A few years back I signed up to work for a short time as a doctor caring for Asylum Seekers detained on Christmas Island. I went with every impure intent. Indignant over my country’s conduct towards refugees, I headed to the island determined to observe, to record and to betray: I would witness wrongdoing and I would expose it.

But I signed a Confidentiality Agreement: now my lips were sewn. So I would have to resort to allegory, to obliquity, to any literary device to tell unforbidden truths while avoiding forbidden fact. And of course I had every right to report on my own state of mind.

In the event the Administration thwarted my plan: I saw no wrongdoing, detected no bruises, smelled nothing: nothing to report. Stolid unimaginative warders ran a barely decent prison. Good nurses, skilled young medical colleagues, experienced mental health nurses were on hand to attend to generally healthy, universally miserable patients.

Keeping the system honest from the outside, the Red Cross visited and the Australian Newspaper snooped.

And we servants of the nation did everything by the book. We followed all the rules and Conventions. We – the system now incorporated me – we kept Australia’s nose clean. Assiduously, conscientiously, courteously, with perfectly consistent meanness, we kept our clients (they weren’t patients, my true client was the Government) we kept them healthy, we kept them confused, we provoked them by systematic delay.

We drove them mad.

Australia’s impeccable gulag calibrated its practices to equality with the countries of origin. We managed to be just as cruel without raising a bruise.

Meanwhile, doctors were drinking every night. One guard took his own life, another attempted suicide. One mental health worker was dismissed for ‘fraternising’. In fact, she visited her 18-year old client who had been held incommunicado for 36 hours in a psychiatric ‘facility’ (lovely facile word, drained empty, morally bleached) in Perth. She understood her authority ended once she delivered her patient to the Psychiatric Hospital, but his need and her care did not.

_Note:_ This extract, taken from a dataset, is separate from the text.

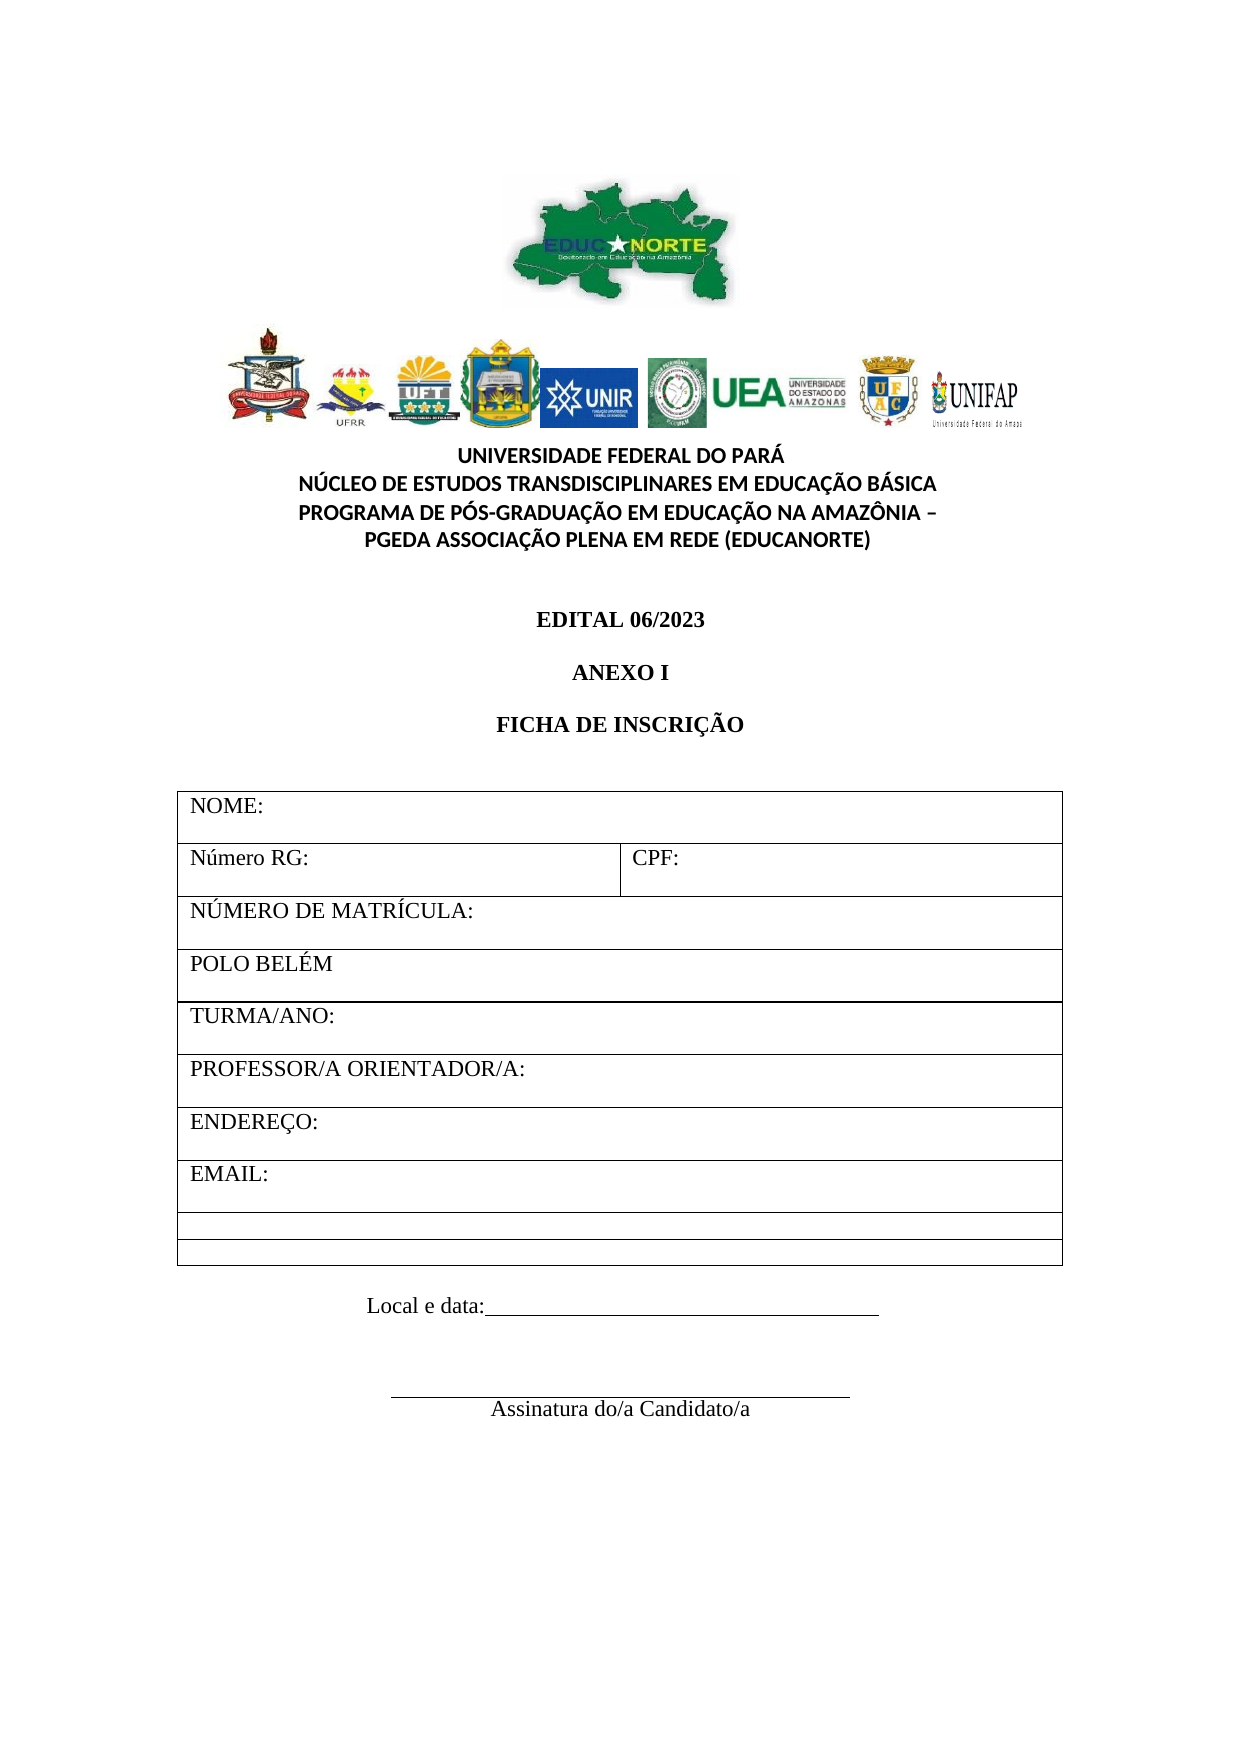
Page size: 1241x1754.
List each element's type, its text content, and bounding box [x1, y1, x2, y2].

I returned to Australia proper and resumed my life. Back now with family, a free person, a citizen, surrounded by comforting supports, I found I had brought the island with me. Contaminated, implicated by national service in unkindness policy, I was troubled by dreams. Night after night, in darkness and unable to speak, I saw myself doing things I had not actually done.

In those dreams I did Australia’s work. I lived the nightmare we perfected.”